A cada descoberta, mais me surpreendo com a riqueza, a sofisticação, a qualidade das letras e dos músicos, dos intelectuais que aderiram ao movimento e dos instrumentistas. Foram os primeiros a trazer o conceito de nacionalismo musical e de protesto político ao continente. Mas com a sofisticação dos grandes eruditos.
Já escrevi sobre o cantor, compositor e violonista Eduardo Falú, sobre o jornalista, historiador e compositor Félix Luna. De passagem, pelo pianista Ariel Ramírez. É sobre ele que quero falar hoje.

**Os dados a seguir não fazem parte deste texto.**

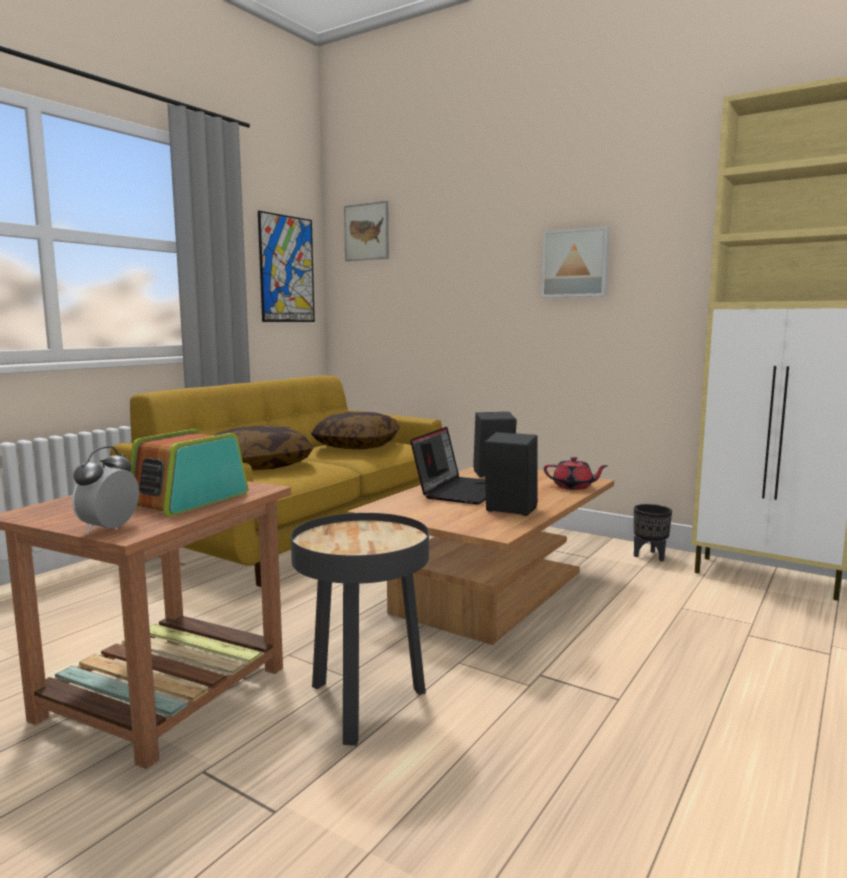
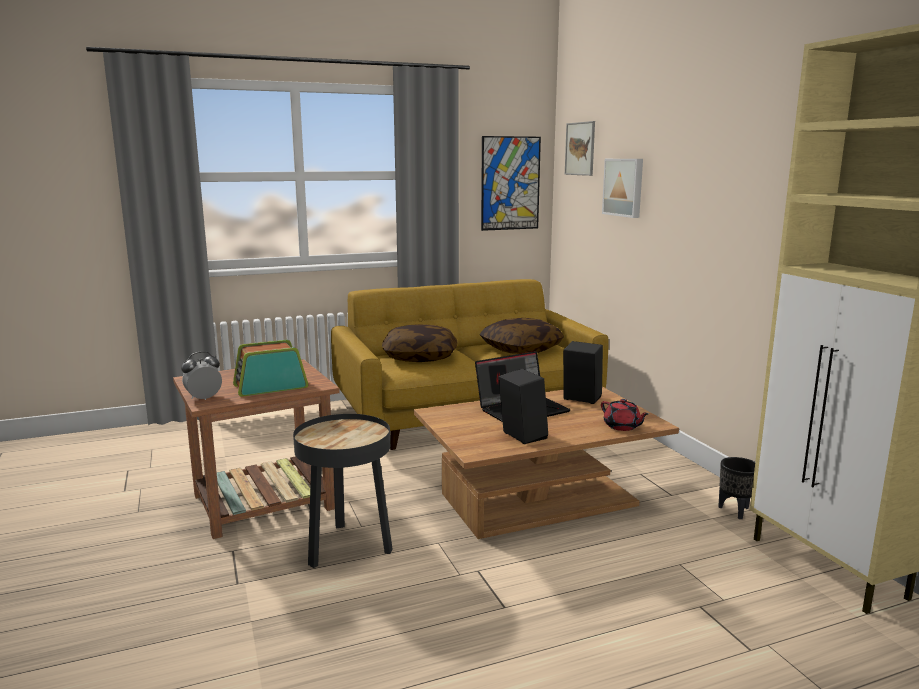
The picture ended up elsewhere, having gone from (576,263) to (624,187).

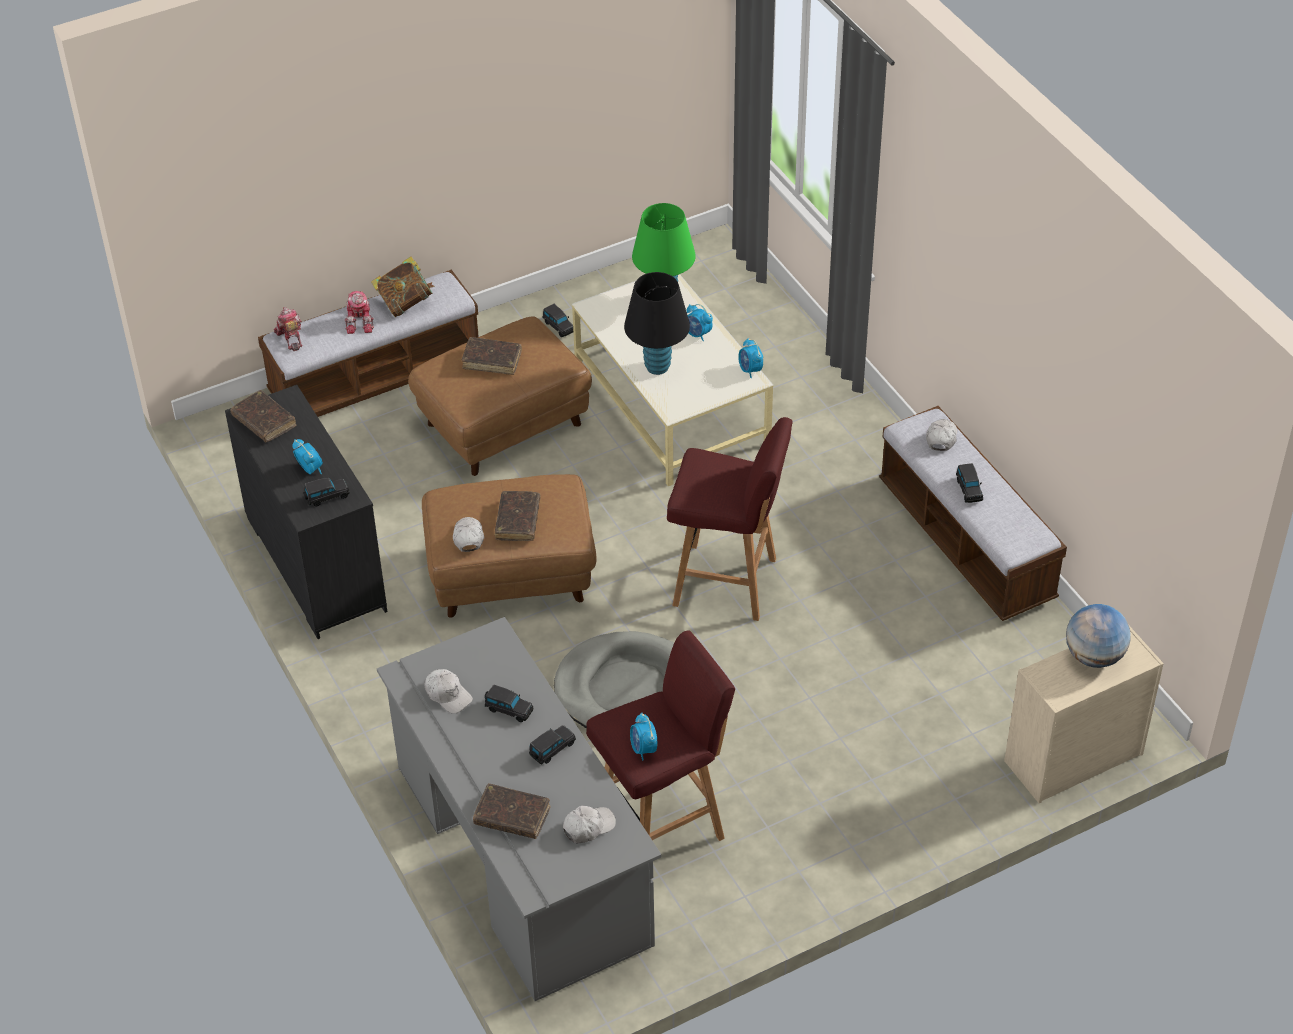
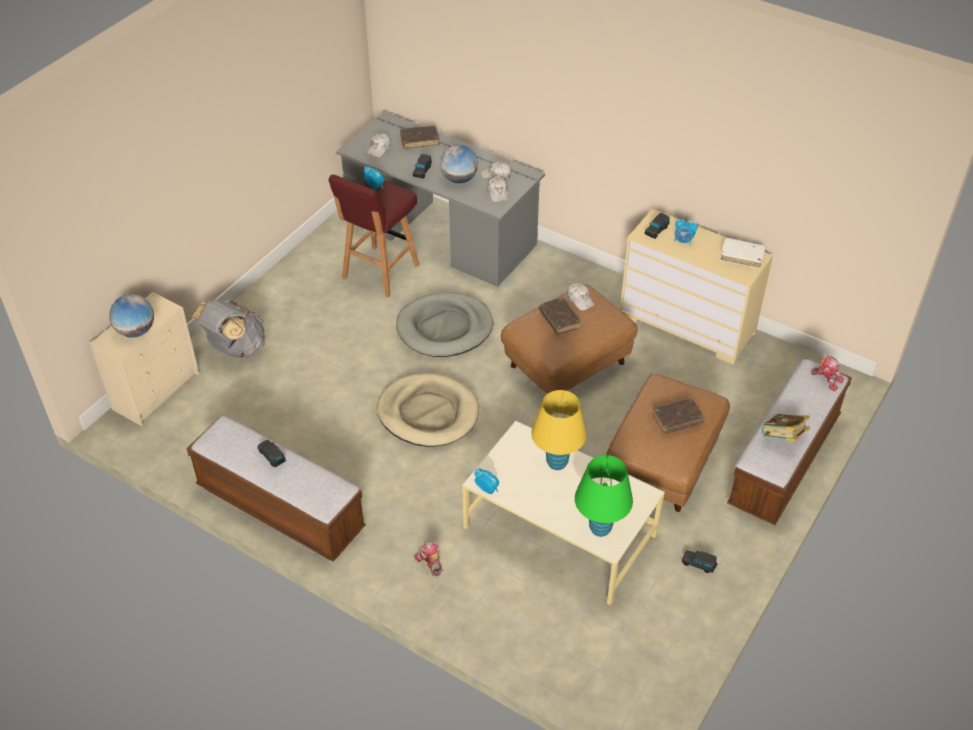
What was the dresser/blackish at (314,564) turned into the dresser/sand-coloured at (687,324). What was the bound book/brownish at (264,422) turned into the bound book/white-coloured at (741,256). The model robot ended up elsewhere, having gone from (361,321) to (429,562). Where the toy car/blackish stood at (508,709), the globe came to stand at (459,179). What was the table lamp/blackish at (657,367) turned into the table lamp/yellow-coloured at (557,463). Where the sitting stool/reddish stood at (728,583), the dog bed/sand-coloured came to stand at (428,413). The second view lost the table clock at (697,334). The peaked cap/white-coloured ended up elsewhere, having gone from (941,437) to (498,193). The second view gained the knapsack/gray at (235,348).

É inacreditável a desproporção entre o talento de Ramírez e o desconhecimento da sua obra no Brasil. É o maior pianista popular que já ouvi por essas bandas. Outro dia estava para escrever sobre os pianistas brasileiros, Nonô, Valdemar Henrique, Moacir Peixoto, Dick Farney, César Camargo Mariano, Luiz Eça, Laércio de Freitas, os irmãos Godoy, Antonio Adolfo, Wagner Tiso, Laércio de Freitas, o jovem André Mehmari, tantos e com qualidade.
Mas, depois de ouvir Ramírez, meu queixo caiu. Imagine um pianista com a sutileza e o requinte de um solo e de um contraponto de Jacob do Bandolim, o vigor e a criatividade de um acompanhamento de Raphael Rabello, com a capacidade apenas dos grandes pianistas clássicos, de subir e ralentar a pulsação.
Não sei se existe uma escola de piano popular brasileira, apesar dos grandes pianistas que possuímos. O piano de Ramírez é uma escola, um estilo dos mais marcantes que já ouvi. Seus contracantos acompanhando Eduardo Falú, a maneira como assimilou e redefiniu a linguagem do violão criollo no piano, os arabescos, as pequenas citações, depois, o som orquestral, tudo isso gerou um estilo inacreditavelmente talentoso, ao mesmo tempo lírico e vigoroso.
Não apenas isso. Sua "Missa Criolla" é uma peça monumental, composta em meados dos anos 60, no rastro da reforma litúrgica do Vaticano.
Por aqui, os altares ficaram inundados de jovens esforçados cantando Geraldo Vandré. A missa de Ariel é de outra dimensão. É uma peça erudita incorporando todos os motivos populares do Mercosul. Nem Tom Jobim, do alto de sua justa reputação de maior músico popular das Américas, em sua fase pré-bossa nova, com suas sinfonias com Billy Blanco, nem o imenso Piazzolla conseguiram produzir algo tão sofisticado, uma síntese tão acabada da música erudita com temas nacionais.
Ramírez nasceu em Santa Fé, em 1921. "Missa Criolla" foi gravada em 1964, com um conjunto ótimo, chamado de "Los Fronterizos" e o "Coro de la Cantoria de La Basílica del Socorro". Explodiu mundialmente em pouco tempo, assim como Ramírez, que deu início a uma carreira internacional de concertista. No exterior, suas composições foram gravadas por Plácido Domingo e José Carreras, por Benny Goodman e a Filarmônica de Munique.
Depois, com Luna compôs a "Cantata Sudamericana" e "Alfonsina y o Mar", uma das mais belas músicas do século, homenagem à poeta Alfonsina Storni. Apaixonada pelo também poeta Horácio Quiroga, ela se matou jogando-se ao mar, depois de identificada uma doença grave e depois do suicídio do próprio amante.
Não sei por que Ariel Ramírez não aconteceu aqui. Talvez sua música não tenha conseguido a universalidade contemporânea de Piazzolla. Talvez o próprio fato de fazer uma música de protesto, em um período dominado pela censura.
De qualquer modo, esse mergulho na música argentina tem me produzido enorme nostalgia. De um lado, pela profunda beleza e musicalidade dos vizinhos. De outro, em tentar imaginar como um país com cultura tão rica, tão lírica pode ter sido destruído assim por uma elite predadora e sem raízes.